# [Text excerpt]
((

Is It All About Hormones?

Date: 9 Oct 2012 | posted in: From the Desk of David Morris, The Public Good | 3 Facebooktwitterredditmail

Sometimes everywhere I turn, the story line seems to pivot on hormones.

Recently the Boys Scouts denied Ryan Anderson, a gay 17 year-old the rank of Eagle Scout because “he does not meet scouting’s membership standard on sexual orientation.”  Last April, Jennifer Tyrrell, a lesbian parent in Ohio, was forced out as a den mother of her son’s Tiger Scouts group. (Can it be the Tiger Scouts were worried their boys would become lesbians?)

Way back in 1991, the Girl Scouts also grappled with the issue of homosexuality, but they came to a starkly different conclusion than their male counterparts. “As a private organization, Girl Scouts of the U.S.A. respects the values and beliefs of each of its members and does not intrude into personal matters. Therefore, there are no membership policies on sexual preference.”  They’ve never found it necessary to revisit that policy nor, apparently have they been under much pressure to do so.

And then there’s the Catholic Church.

A few months ago, on orders from male Pope Benedict XVI, the all male Congregation for the Doctrine of the Faith (popularly known as the Holy Inquisition) appointed a male Archbishop from Seattle to reform the Leadership Conference of Women Religious (LCWR).  The LCWR is an association comprised of 80 percent of America’s Catholic sisters.  What was the nuns’ heresy?  Focusing too much on promoting social justice and too little on opposing contraception and same-sex marriage.  The head of the church’s doctrinal office informed the nuns they should regard their receivership as “an invitation to obedience.”

And Wall Street.

Unlike the Catholic Church, Wall Street cannot use scripture to justify excluding and diminishing women.  Yet its organizational ranks eerily echo those of the Vatican.  Women comprise only 2.5 percent of U.S. CEOs of finance and insurance companies.  And Wall Street also treats its heretical women with contempt.

In 1997, in Congressional testimony Brooksley Born, head of the Commodity Futures Trading Commission warned that unregulated trading in derivatives could “threaten our regulated markets or, indeed, our economy without any federal agency knowing about it.” She called for greater transparency.  The New York Times later revealed that Alan Greenspan treated her with “condescension”.  Larry Summers “chastise(d) her.”  When she persisted Greenspan, Robert Rubin and the head of the SEC, Arthur Levitt, Jr., called on Congress “to prevent Ms. Born from acting.”  Months later, the huge hedge fund Long Term Capital Management nearly collapsed–confirming Born’s warnings. (Bets on derivatives were a key reason for the collapse.) “Despite that event,” the Times reports,” Congress ‘froze’ Born’s Commissions’ regulatory authority.” The next year, she left as head of the Commission.

))

# [Problems to solve]
a: According to the essay about hormones, why does the Girl Scouts of the U.S.A. have no membership policy on sexual preference? Answer in one to three sentences.
b: Translate this sentence from the essay about hormones into Spanish: "Unlike the Catholic Church, Wall Street cannot use scripture to justify excluding and diminishing women."
c: Carry the essay about hormones forward from its final sentence.
The records that follow are separate material, unrelated to the essay about hormones.

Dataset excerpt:
((

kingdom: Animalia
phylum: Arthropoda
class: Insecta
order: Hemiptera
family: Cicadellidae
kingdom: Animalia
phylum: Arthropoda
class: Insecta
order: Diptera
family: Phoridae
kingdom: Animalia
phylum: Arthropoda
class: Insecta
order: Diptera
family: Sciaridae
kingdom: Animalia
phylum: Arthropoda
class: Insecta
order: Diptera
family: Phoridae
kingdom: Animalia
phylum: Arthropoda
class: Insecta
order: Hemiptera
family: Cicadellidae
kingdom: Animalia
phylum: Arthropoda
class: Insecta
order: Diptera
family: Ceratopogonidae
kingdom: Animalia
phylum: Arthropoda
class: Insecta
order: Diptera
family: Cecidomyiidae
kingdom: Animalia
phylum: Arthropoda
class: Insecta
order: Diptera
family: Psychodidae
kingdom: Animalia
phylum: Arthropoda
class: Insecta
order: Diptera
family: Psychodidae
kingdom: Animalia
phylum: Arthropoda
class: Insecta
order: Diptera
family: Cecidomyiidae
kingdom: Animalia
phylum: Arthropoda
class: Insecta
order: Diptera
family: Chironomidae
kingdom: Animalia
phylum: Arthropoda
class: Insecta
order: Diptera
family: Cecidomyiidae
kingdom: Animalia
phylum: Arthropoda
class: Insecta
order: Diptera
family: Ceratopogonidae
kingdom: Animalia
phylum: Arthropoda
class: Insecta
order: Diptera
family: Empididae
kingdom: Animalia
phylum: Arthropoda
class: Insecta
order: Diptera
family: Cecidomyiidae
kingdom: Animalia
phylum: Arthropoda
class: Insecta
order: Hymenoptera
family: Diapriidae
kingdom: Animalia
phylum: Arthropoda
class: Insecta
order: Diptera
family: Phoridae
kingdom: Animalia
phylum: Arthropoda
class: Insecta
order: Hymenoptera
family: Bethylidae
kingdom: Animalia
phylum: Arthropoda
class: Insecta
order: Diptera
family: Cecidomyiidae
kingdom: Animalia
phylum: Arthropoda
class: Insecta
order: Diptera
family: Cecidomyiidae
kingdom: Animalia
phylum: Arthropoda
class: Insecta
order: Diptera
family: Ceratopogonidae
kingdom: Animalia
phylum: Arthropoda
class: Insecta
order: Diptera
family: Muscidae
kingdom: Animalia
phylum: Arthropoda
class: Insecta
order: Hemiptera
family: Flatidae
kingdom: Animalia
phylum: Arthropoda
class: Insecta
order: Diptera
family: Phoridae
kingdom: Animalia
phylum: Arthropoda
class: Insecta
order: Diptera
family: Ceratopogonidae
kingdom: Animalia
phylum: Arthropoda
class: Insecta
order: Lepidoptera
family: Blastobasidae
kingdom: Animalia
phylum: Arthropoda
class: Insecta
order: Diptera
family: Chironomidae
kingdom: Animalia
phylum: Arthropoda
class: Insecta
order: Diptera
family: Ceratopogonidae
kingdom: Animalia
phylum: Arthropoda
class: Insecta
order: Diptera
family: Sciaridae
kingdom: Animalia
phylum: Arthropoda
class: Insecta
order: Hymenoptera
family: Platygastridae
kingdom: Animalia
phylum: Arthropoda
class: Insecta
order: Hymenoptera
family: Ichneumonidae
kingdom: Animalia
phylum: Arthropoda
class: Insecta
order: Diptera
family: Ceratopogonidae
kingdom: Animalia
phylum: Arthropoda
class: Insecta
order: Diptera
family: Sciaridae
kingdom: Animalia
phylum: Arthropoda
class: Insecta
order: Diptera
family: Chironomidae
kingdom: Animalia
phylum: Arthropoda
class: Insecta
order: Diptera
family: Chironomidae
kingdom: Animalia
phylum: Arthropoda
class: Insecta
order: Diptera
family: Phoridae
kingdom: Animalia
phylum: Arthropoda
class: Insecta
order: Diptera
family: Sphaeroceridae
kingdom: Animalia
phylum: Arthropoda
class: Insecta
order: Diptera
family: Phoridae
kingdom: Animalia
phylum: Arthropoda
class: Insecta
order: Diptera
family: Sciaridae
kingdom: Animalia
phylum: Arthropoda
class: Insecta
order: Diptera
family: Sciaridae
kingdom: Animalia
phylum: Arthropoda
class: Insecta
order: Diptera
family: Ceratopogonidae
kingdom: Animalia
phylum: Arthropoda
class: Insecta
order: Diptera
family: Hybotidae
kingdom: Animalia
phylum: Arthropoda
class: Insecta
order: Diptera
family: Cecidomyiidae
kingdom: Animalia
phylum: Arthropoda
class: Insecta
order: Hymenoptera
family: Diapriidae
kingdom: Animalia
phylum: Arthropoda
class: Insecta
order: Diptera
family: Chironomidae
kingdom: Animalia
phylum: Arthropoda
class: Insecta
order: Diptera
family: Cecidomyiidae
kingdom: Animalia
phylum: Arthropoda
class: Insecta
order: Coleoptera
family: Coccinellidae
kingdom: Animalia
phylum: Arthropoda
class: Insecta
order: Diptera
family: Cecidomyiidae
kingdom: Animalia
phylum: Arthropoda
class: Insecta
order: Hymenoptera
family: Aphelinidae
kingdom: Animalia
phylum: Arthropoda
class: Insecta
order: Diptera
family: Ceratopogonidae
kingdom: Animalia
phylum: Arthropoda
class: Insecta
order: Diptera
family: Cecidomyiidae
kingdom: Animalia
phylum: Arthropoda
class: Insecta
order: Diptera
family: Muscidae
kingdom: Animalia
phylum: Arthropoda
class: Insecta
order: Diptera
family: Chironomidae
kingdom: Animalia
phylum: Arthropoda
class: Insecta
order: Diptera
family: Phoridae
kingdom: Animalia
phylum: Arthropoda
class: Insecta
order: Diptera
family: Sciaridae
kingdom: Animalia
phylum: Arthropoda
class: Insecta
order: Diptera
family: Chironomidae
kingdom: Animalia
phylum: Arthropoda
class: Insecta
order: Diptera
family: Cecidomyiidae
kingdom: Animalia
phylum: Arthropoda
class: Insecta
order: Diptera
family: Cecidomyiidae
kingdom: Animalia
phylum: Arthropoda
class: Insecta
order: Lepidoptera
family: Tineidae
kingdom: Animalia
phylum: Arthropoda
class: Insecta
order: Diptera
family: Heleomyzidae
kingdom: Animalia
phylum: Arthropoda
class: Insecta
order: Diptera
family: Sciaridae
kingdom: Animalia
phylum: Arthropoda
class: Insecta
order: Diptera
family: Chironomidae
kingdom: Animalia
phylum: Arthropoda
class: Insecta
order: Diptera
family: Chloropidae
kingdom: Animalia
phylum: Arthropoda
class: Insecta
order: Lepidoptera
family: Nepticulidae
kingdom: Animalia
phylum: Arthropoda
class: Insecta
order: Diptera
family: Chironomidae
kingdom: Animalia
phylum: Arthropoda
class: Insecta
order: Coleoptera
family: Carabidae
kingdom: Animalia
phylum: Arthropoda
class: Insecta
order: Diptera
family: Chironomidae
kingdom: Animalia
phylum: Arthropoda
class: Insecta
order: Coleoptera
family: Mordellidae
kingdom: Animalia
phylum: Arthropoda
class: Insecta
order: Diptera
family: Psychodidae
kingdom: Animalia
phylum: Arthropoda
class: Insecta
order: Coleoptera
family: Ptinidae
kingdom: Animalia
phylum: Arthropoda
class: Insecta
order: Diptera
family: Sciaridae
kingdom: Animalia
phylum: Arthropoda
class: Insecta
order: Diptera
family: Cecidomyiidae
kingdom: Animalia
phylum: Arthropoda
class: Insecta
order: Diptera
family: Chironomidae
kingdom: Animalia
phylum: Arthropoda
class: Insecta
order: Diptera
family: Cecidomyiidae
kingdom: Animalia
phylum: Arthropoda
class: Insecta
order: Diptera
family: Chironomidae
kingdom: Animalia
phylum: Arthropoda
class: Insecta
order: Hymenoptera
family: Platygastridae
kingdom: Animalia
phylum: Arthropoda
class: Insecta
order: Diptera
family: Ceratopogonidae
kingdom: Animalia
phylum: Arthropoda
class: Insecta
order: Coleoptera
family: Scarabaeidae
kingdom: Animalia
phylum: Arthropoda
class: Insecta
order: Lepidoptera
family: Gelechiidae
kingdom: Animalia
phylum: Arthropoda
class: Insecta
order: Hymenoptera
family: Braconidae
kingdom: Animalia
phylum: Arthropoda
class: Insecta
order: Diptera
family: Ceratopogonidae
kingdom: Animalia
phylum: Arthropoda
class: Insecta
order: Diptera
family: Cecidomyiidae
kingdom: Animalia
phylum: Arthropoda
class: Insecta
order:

))

# [Outputs in order]
a: The Girl Scouts state that, as a private organization, they respect the values and beliefs of each of their members and do not intrude into personal matters. For that reason, they have no membership policies on sexual preference.

b: A diferencia de la Iglesia católica, Wall Street no puede usar las Escrituras para justificar la exclusión y el menosprecio de las mujeres.

c:
Sheila Bair, the former chairman of the FDIC and one of those who recommended a tough love approach to Wall Street, met a similar fate.  In a recent interview in Fortune magazine about her new book Bull by the Horns, she was asked if gender was a factor in her marginalization. She replied, “Certainly it was hard for us to get into the meeting sometimes, or even when we got into the meeting it wasn’t the real meeting.  The real meeting had already been held.  I’m sure you’ve all had that experience.  You walk in and these guys have already decided what they want to do and so you’re stuck, right, trying to talk them out of it, or change course late in the day.”

Why do the Boy Scouts fear homosexuals while Girl Scouts are more welcoming, and the Vatican asserts that same-sex marriage is the most important issue while nuns think social justice is, and Wall Street men risked and lost, the economy while Wall Street-related women counseled moderation?  The answer isn’t surprising:  testosterone and oxytocin.

John M. Coates a former trader who is now a senior research fellow in neuroscience and finance at the University of Cambridge, and a colleague, Joseph Herbert took samples of testosterone levels of 17 male traders on a typical London trading floor (which had 260 traders, only four of whom were female). They found testosterone levels were significantly higher on days when traders made more than their daily one-month average profit.  The authors hypothesize that if raised testosterone were to persist for several weeks there would be an even greater appetite for risk, a tendency aggravated by the fact that in Wall Street work groups are composed overwhelmingly of men and group deliberation reinforces the tendency toward risk taking.

Dr. Coates concludes. “It’s possible that bubbles are a male phenomenon.”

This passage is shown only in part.